Supporters of the separation said it would rid the service of embarrassing boot-camp sex scandals, improve discipline and rigor, and produce better soldiers.
But the TRADOC study says mixed-sex training "improved female performance ... increases acceptance of women in the Army" and "provides shared training experience."

Elaine Donnelly, who heads the Center for Military Readiness, viewed the slide show and said the presentation ignores problems with coed training documented by independent commissions and government investigators.
"There's just so much wrong with that slide show, it's just incredible," she said. "Is there any other program the Army retains when they know it's 'not efficient'?"

With TRADOC saying the system works, it will be difficult for Mr. White to enter into a potential battle with feminists in Congress over reverting to sex-separate training, Army officials say.
The study was completed last spring.
A Pentagon official provided a copy to The Washington Times last week.
Rep. Roscoe Bartlett, Maryland Republican and a subcommittee chairman on the House Armed Services Committee, said in an interview he was "disappointed" by the Army study but not surprised.

"You need to understand that these people are going to give you the answer they think you want, and these people are not going to run contrary to the Joint Chiefs," the congressman said.
He said it is up to the chief of the Army and the other Joint Chiefs members to change any policy that is not working.

He said he does not expect the president to "spend political capital" by entering the debate and does not plan at this point to bring the issue up before the Armed Services Committee.
"I still believe an unbiased study would come to the same conclusion as 'Kassebaum' came to," Mr. Bartlett said, referring to a bipartisan commission appointed by the Clinton administration.

It unanimously recommended in 1997 that the services revert to separate-sex training of recruits. It cited a lack of discipline and physical rigor as the main justifications. Former Sen. Nancy Kassebaum, Kansas Republican, headed the commission. White House National Security Adviser Condoleezza Rice was a member.
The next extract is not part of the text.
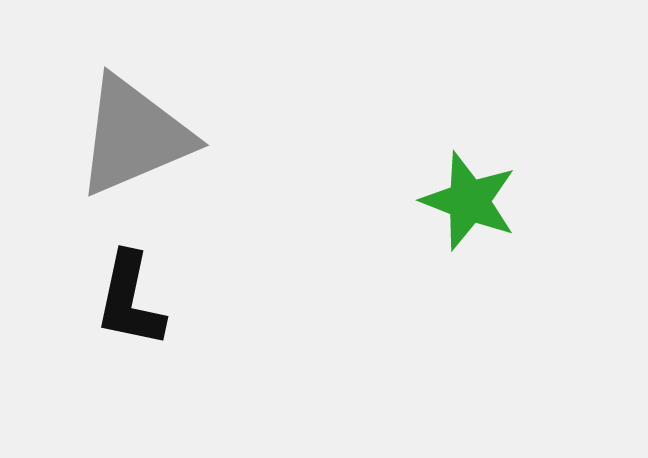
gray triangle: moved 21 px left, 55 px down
Then-Defense Secretary William Cohen appointed the commission after a rash of sex scandals in which Army drill sergeants had relations, sometimes forced, with young female recruits.
But the Joint Chiefs rejected the panel's conclusion and instead instituted reforms of its own.
The Army, for example, set up physical partitions in barracks and placed restrictions on who could visit the buildings after hours.

The Army, Navy and Air Force train male and female recruits in the same companies. The Marines train them separately.
The Army's combat-recruit training, which includes the infantry, armor and artillery, is limited to men. Women are barred from land combat units.
Mrs. Donnelly submitted a document to the Army that lists all the problems with mixed-sex training documented by commissions and other groups.

"Apparently the Army decided to ignore all that," she said. "There was no way they could justify coed training because the benefits were virtually nil and the costs are extremely high."
She said many of the benefits cited by the Army "relate to emotional feelings of females. Since when is basic training a charm school?"

Mrs. Donnelly also said the Army's justification of "we train as we fight" should not apply to boot camp.